Assembling your Cast in Vidu: “My Reference” First Impressions and Tutorial
(Disclaimer: I am in the Vidu Creative Partner Program)
For a long time, one of the major barriers for any kind of generative video is character consistency. The solutions were either using image-to-video for start frames or having a general reference option, usually the former, sometimes both.
Vidu uses both, but have recently updated their reference system. We’re starting to get to the level of complex interface that I’ve been talking about in previous blogs.
Vidu’s reference-to-video and other similar features were a good start, but with important limitations: You only had three images to reference per generation, and the AI had to guess who was what based on your text prompt. Combined with some quirks around how it handles model-sheet type images (more on that later) and it was a good start, but required a lot of finagling.

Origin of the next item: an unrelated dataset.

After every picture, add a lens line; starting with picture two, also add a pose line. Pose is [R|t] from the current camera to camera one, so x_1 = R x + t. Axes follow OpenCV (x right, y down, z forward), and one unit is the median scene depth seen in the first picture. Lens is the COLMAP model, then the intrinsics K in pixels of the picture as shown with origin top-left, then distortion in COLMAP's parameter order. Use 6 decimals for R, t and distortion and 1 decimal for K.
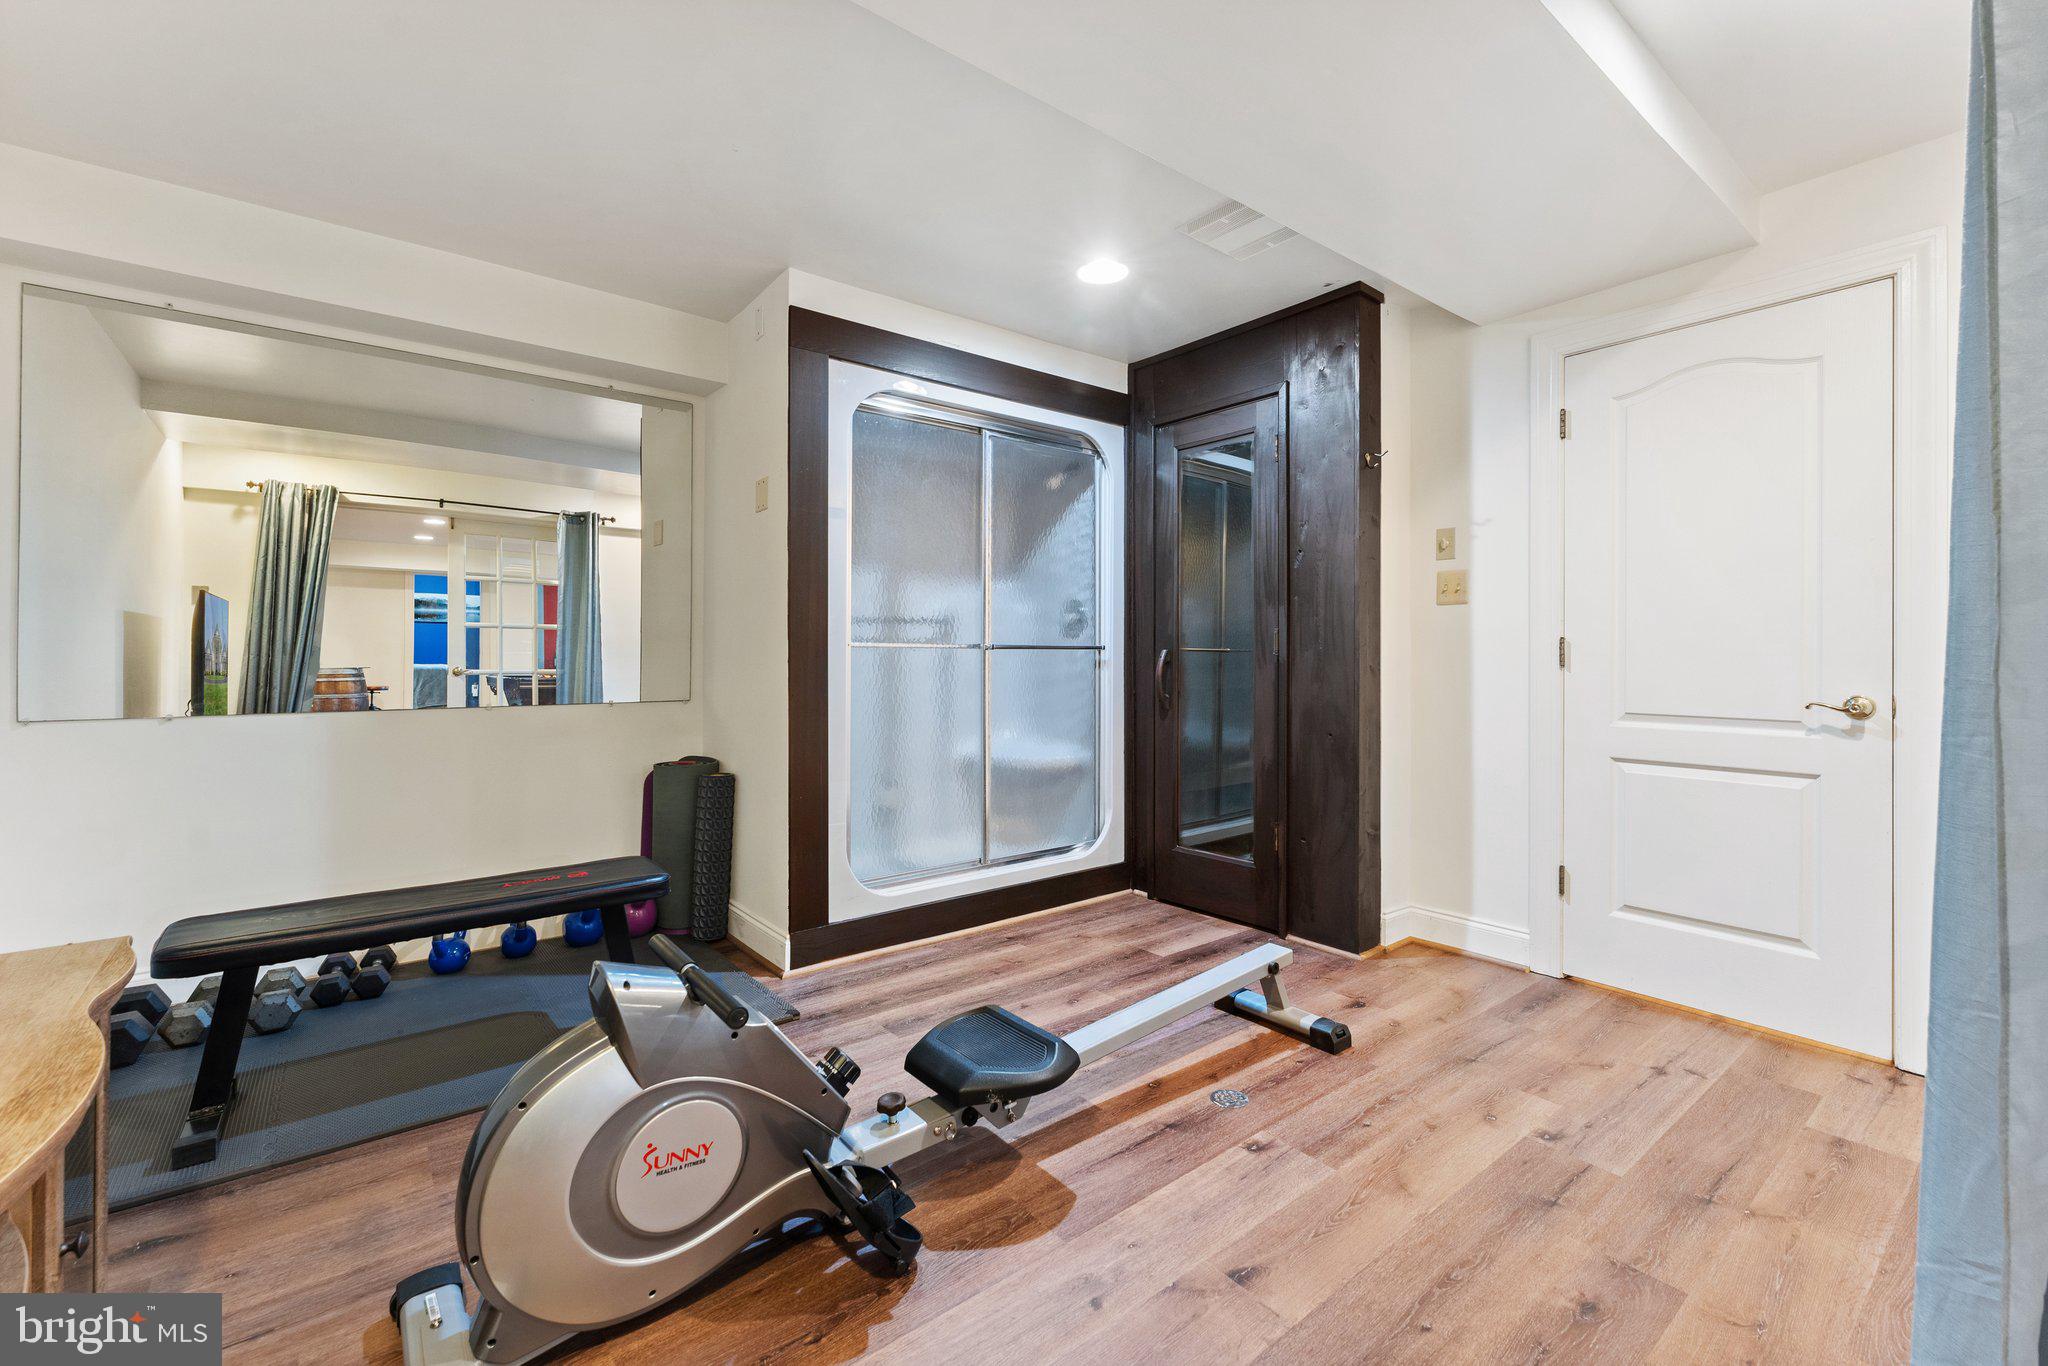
lens RADIAL K [[841.1, 0, 1027.0], [0, 841.1, 661.1], [0, 0, 1]] dist [0.000878, -0.000702]
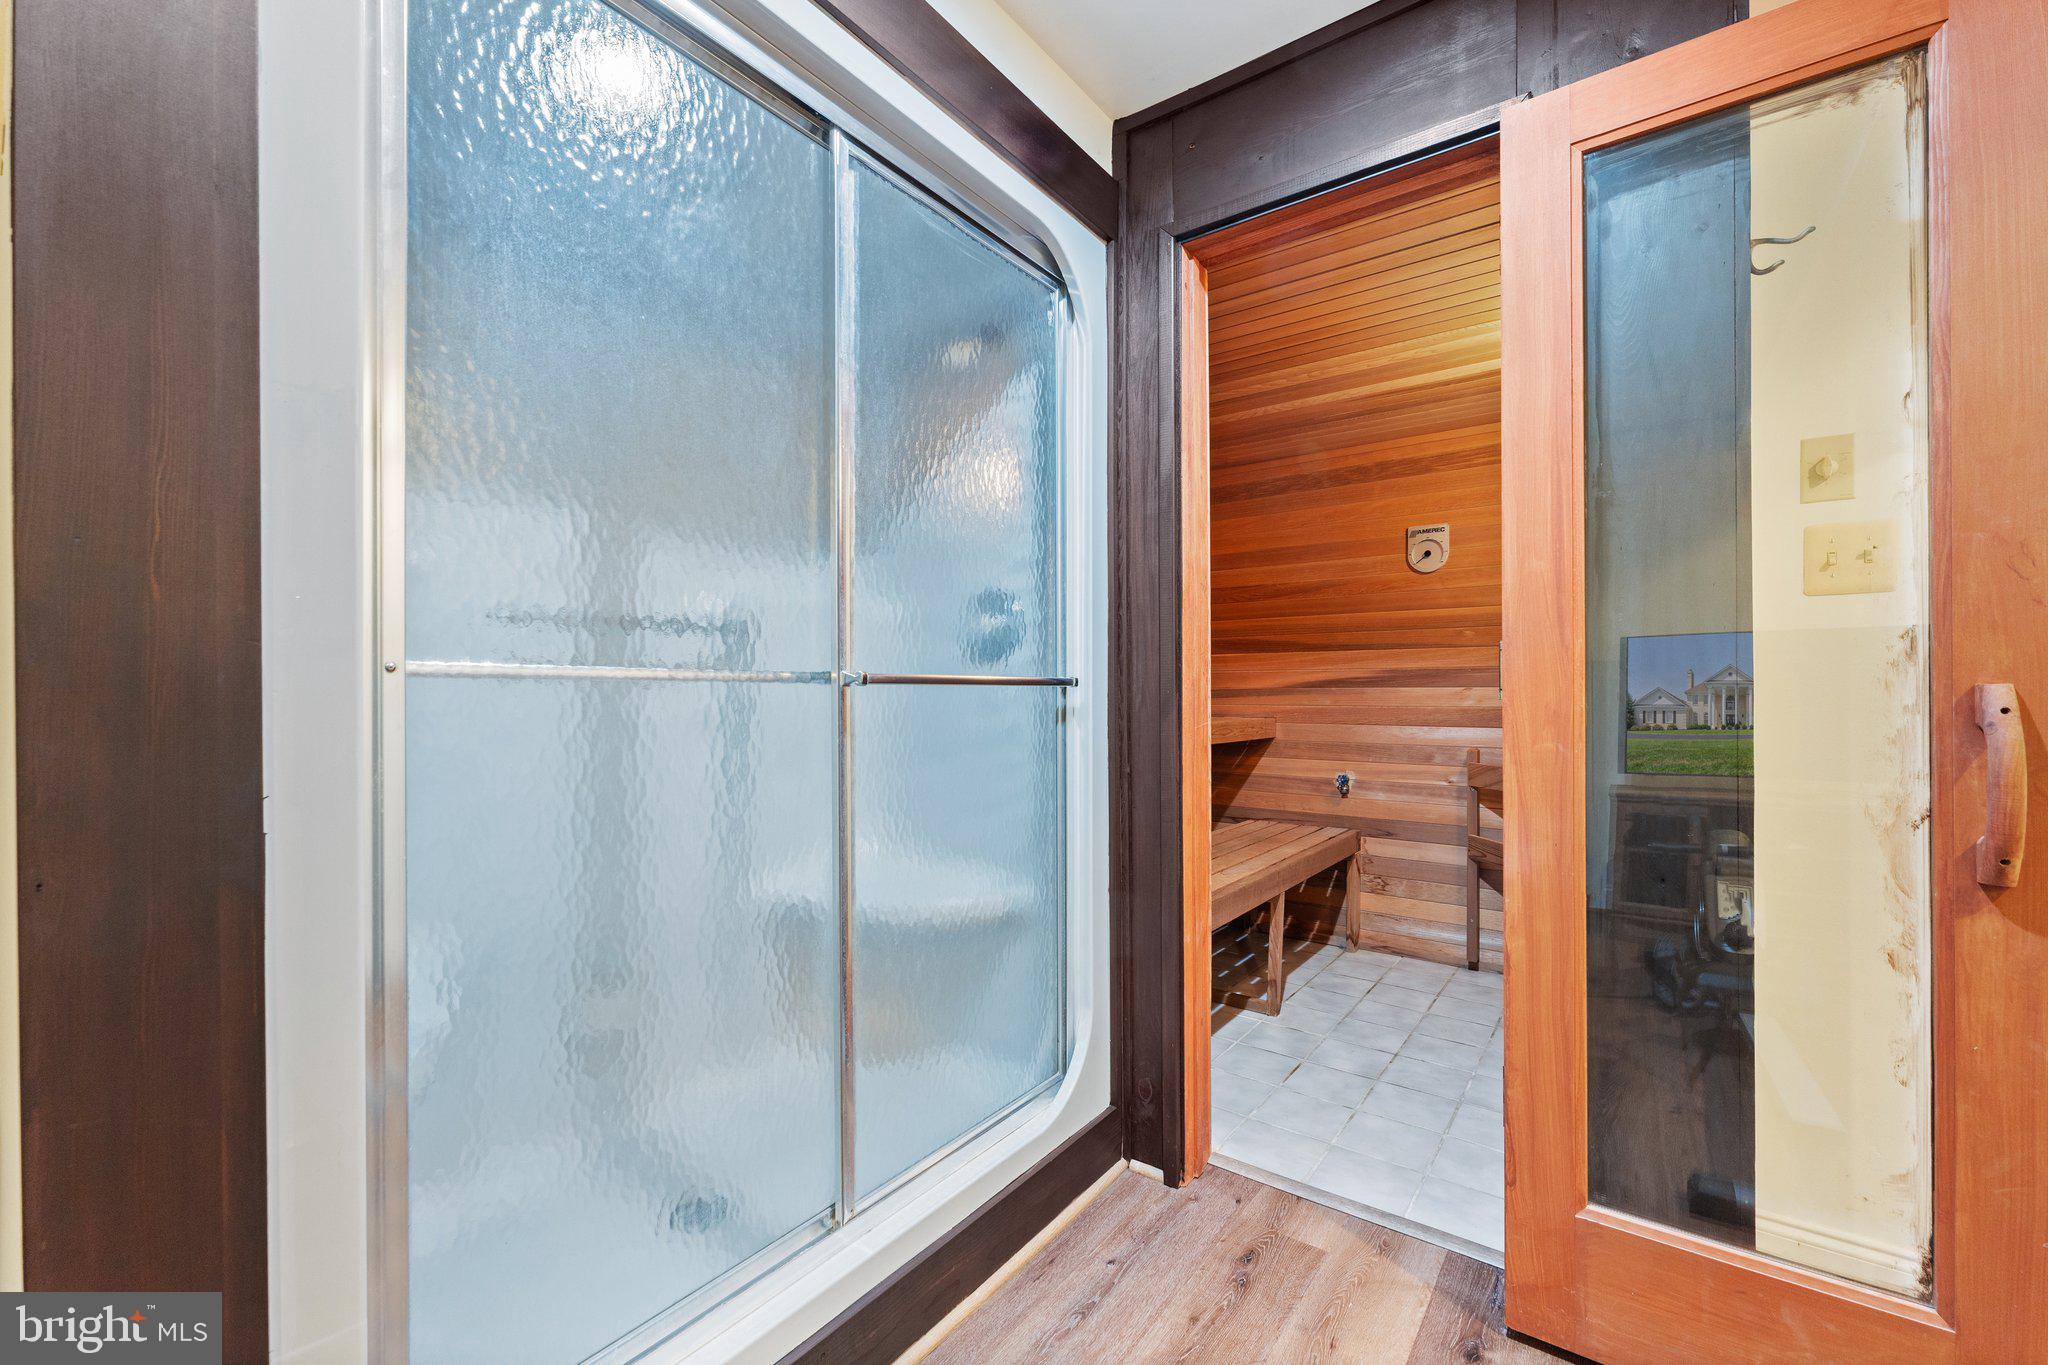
lens RADIAL K [[841.1, 0, 1018.5], [0, 841.1, 703.4], [0, 0, 1]] dist [0.000878, -0.000702]
pose [[0.972265, -0.004888, 0.233833, -0.055011], [0.003230, 0.999967, 0.007472, -0.007143], [-0.233861, -0.006510, 0.972248, 0.524965]]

Vidu updated with a major improvement to the reference tool, one that lets you build profiles for each person or location you’re using, consisting of up to three images, a short style prompt (about 1 line) and a description-prompt. These are saved to your profile so you can call them up at any time (saving a lot of redundant prompting of character details).
The robot will fill in the description for you, but I suggest editing it to your needs.
You can use up to three references per shot (scale between references is a little tricky), and, in a very helpful feature, you reference those characters by tag in the prompt body.
In the old reference system you’d tend to have to use a single shot for a character, then a model sheet, because if you did just the model sheet the characters would tend to “twirl” while animating in chaotic and unnatural ways, meaning you’d generally lose two slots to one character, but here you can load everything in one place.
I’ve only played with it a little bit thus far, but here are my basic recommendations:
- The first image should be a single shot of the character, and the second and third images can be model-sheet character assemblages. If you’re doing a reference specifically for talking head shots, you’ll want the face-shot in the first slot, and full-body reference in the latter ones.
- Try and use multiple-angle reference where at all possible. This just increases stability of the character in general, even if they don’t show the alternate angles being shown. I have a tutorial for using Vidu to produce this kind of reference here.
- Use the extra prompt space for specific visual instruction. The more direction you give, the less chaos and weirdness you get. (Assuming that’s your goal.)